Bisnis.com, JAKARTA – Harga minyak mentah melanjutkan penurunannya setelah mencatat pelemahan mingguan terburuk sejak Oktober di tengah peningkatan Covid-19 yang menimbulkan kekhawatiran terhadap prospek permintaan jangka pendek.
Berdasarkan data Bloomberg, harga minyak West Texas Intermediate (WTI) terpantau melemah 2,49 persen atau 1,70 poin ke level US$66,58 per barel di New York Mercantile Exchange pada pukul 13.27 WIB.
Sementara itu, harga minyak Brent untuk pengiriman Oktober turun 2,35 persen atau 1,66 poin ke level US$69,04 per barel di ICE Futures Europe exchange.
WTI melemah meninggalkan level US$67 per barel setelah meluncur hampir 8 persen minggu lalu. Lonjakan kasus Covid-19 menyebabkan Goldman Sachs Group Inc. menurunkan perkiraan pertumbuhan ekonominya untuk China, yang baru-baru ini menyelesaikan program tes massal di Wuhan menyusul munculnya kasus baru yang dikonfirmasi. Infeksi juga meningkat di AS dan Thailand.
Penguatan dolar AS juga melemahkan daya tarik bahan mentah seperti minyak dan emas. Dolar AS menahan kenaikan setelah melonjak pada hari Jumat menyusul laporan pekerjaan AS yang kuat yang memicu spekulasi bahwa Federal Reserve akan mulai mengurangi stimulusnya.

▸ TERAPKAN ISI BACAAN:
- a) Tuliskan ulang bagian teks tentang harga minyak yang dibuka dengan kata-kata "Bisnis.com, JAKARTA –" dan ditutup dengan "pukul 13.27 WIB.".
- b) Dalam teks tentang harga minyak, siapa yang menurunkan perkiraan pertumbuhan ekonomi untuk China?

▸ DATA:
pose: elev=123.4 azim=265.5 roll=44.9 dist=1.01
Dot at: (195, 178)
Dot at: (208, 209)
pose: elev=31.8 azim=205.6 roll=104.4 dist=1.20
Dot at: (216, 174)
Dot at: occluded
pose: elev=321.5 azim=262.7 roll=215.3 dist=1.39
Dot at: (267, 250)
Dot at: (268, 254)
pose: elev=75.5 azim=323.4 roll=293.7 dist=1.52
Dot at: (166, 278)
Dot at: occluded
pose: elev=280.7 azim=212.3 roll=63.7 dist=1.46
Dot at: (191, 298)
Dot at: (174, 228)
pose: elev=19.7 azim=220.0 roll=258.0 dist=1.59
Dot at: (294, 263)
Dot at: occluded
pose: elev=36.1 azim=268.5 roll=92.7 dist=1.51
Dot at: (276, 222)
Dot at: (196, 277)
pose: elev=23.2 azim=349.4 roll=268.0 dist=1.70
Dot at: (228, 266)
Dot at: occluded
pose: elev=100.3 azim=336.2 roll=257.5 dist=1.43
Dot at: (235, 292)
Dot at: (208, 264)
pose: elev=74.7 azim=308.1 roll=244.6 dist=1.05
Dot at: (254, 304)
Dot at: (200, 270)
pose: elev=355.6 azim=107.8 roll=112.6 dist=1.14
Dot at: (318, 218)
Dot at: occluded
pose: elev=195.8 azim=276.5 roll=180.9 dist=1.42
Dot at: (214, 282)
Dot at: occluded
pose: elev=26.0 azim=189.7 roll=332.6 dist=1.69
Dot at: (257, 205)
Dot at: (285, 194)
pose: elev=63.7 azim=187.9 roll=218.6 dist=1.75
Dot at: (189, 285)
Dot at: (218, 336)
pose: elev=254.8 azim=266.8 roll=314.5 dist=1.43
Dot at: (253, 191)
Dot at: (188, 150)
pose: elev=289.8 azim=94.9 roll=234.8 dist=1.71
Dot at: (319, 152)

▸ KUNCI JAWABAN:
- a)
Bisnis.com, JAKARTA – Harga minyak mentah melanjutkan penurunannya setelah mencatat pelemahan mingguan terburuk sejak Oktober di tengah peningkatan Covid-19 yang menimbulkan kekhawatiran terhadap prospek permintaan jangka pendek.
Berdasarkan data Bloomberg, harga minyak West Texas Intermediate (WTI) terpantau melemah 2,49 persen atau 1,70 poin ke level US$66,58 per barel di New York Mercantile Exchange pada pukul 13.27 WIB.

- b) Goldman Sachs Group Inc.